[Start of Attachment]

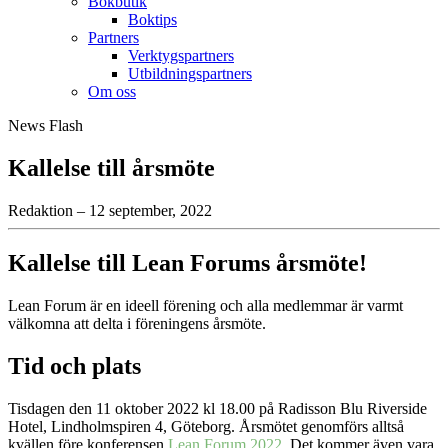
Bokbutik
Boktips
Partners
Verktygspartners
Utbildningspartners
Om oss
News Flash
Kallelse till årsmöte
Redaktion – 12 september, 2022
Kallelse till Lean Forums årsmöte!
Lean Forum är en ideell förening och alla medlemmar är varmt
välkomna att delta i föreningens årsmöte.
Tid och plats
Tisdagen den 11 oktober 2022 kl 18.00 på Radisson Blu Riverside
Hotel, Lindholmspiren 4, Göteborg. Årsmötet genomförs alltså
kvällen före konferensen
Lean Forum 2022
. Det kommer även vara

[End of Attachment]

*Action item:* Repeat word for word each line from the one with "Hotel, Lindholmspiren 4, Göteborg." to the end of the records above, inclusive.

*Answer box:*
Hotel, Lindholmspiren 4, Göteborg. Årsmötet genomförs alltså
kvällen före konferensen
Lean Forum 2022
. Det kommer även vara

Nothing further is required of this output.